**EXERCISE**:
Without skipping a line, reproduce the entries exactly.

**DATA PROVIDED**:
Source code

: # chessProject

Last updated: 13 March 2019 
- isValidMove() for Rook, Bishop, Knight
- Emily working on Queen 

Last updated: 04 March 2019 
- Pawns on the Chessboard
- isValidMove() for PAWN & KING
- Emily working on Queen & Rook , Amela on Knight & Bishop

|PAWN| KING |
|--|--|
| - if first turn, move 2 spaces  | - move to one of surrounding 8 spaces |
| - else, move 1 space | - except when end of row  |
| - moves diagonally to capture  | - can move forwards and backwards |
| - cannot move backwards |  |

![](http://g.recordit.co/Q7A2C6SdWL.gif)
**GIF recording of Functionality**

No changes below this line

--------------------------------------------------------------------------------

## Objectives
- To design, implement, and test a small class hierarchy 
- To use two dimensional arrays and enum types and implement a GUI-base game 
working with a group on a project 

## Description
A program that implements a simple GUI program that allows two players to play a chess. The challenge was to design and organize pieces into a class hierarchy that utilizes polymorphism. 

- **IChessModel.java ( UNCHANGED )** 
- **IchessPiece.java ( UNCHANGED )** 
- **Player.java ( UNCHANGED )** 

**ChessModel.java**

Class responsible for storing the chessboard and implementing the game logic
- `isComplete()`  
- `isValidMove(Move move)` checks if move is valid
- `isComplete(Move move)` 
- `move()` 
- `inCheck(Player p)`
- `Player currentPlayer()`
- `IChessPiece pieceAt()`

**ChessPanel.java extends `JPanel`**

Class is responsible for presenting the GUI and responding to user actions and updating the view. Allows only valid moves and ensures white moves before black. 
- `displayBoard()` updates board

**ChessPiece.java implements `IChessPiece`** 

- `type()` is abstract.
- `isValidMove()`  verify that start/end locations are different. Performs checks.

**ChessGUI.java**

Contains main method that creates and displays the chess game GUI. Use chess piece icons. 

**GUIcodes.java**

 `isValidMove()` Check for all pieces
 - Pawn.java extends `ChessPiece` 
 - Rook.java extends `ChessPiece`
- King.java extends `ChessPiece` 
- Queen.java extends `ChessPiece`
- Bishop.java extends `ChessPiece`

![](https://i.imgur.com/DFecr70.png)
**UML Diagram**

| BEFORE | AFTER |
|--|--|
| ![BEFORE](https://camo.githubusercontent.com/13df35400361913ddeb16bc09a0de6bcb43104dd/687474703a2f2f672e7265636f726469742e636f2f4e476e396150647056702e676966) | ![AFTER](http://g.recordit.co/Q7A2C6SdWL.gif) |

**SOLUTION FOR THIS EXERCISE**:
Source code

: # chessProject

Last updated: 13 March 2019 
- isValidMove() for Rook, Bishop, Knight
- Emily working on Queen 

Last updated: 04 March 2019 
- Pawns on the Chessboard
- isValidMove() for PAWN & KING
- Emily working on Queen & Rook , Amela on Knight & Bishop

|PAWN| KING |
|--|--|
| - if first turn, move 2 spaces  | - move to one of surrounding 8 spaces |
| - else, move 1 space | - except when end of row  |
| - moves diagonally to capture  | - can move forwards and backwards |
| - cannot move backwards |  |

![](http://g.recordit.co/Q7A2C6SdWL.gif)
**GIF recording of Functionality**

No changes below this line

--------------------------------------------------------------------------------

## Objectives
- To design, implement, and test a small class hierarchy 
- To use two dimensional arrays and enum types and implement a GUI-base game 
working with a group on a project 

## Description
A program that implements a simple GUI program that allows two players to play a chess. The challenge was to design and organize pieces into a class hierarchy that utilizes polymorphism. 

- **IChessModel.java ( UNCHANGED )** 
- **IchessPiece.java ( UNCHANGED )** 
- **Player.java ( UNCHANGED )** 

**ChessModel.java**

Class responsible for storing the chessboard and implementing the game logic
- `isComplete()`  
- `isValidMove(Move move)` checks if move is valid
- `isComplete(Move move)` 
- `move()` 
- `inCheck(Player p)`
- `Player currentPlayer()`
- `IChessPiece pieceAt()`

**ChessPanel.java extends `JPanel`**

Class is responsible for presenting the GUI and responding to user actions and updating the view. Allows only valid moves and ensures white moves before black. 
- `displayBoard()` updates board

**ChessPiece.java implements `IChessPiece`** 

- `type()` is abstract.
- `isValidMove()`  verify that start/end locations are different. Performs checks.

**ChessGUI.java**

Contains main method that creates and displays the chess game GUI. Use chess piece icons. 

**GUIcodes.java**

 `isValidMove()` Check for all pieces
 - Pawn.java extends `ChessPiece` 
 - Rook.java extends `ChessPiece`
- King.java extends `ChessPiece` 
- Queen.java extends `ChessPiece`
- Bishop.java extends `ChessPiece`

![](https://i.imgur.com/DFecr70.png)
**UML Diagram**

| BEFORE | AFTER |
|--|--|
| ![BEFORE](https://camo.githubusercontent.com/13df35400361913ddeb16bc09a0de6bcb43104dd/687474703a2f2f672e7265636f726469742e636f2f4e476e396150647056702e676966) | ![AFTER](http://g.recordit.co/Q7A2C6SdWL.gif) |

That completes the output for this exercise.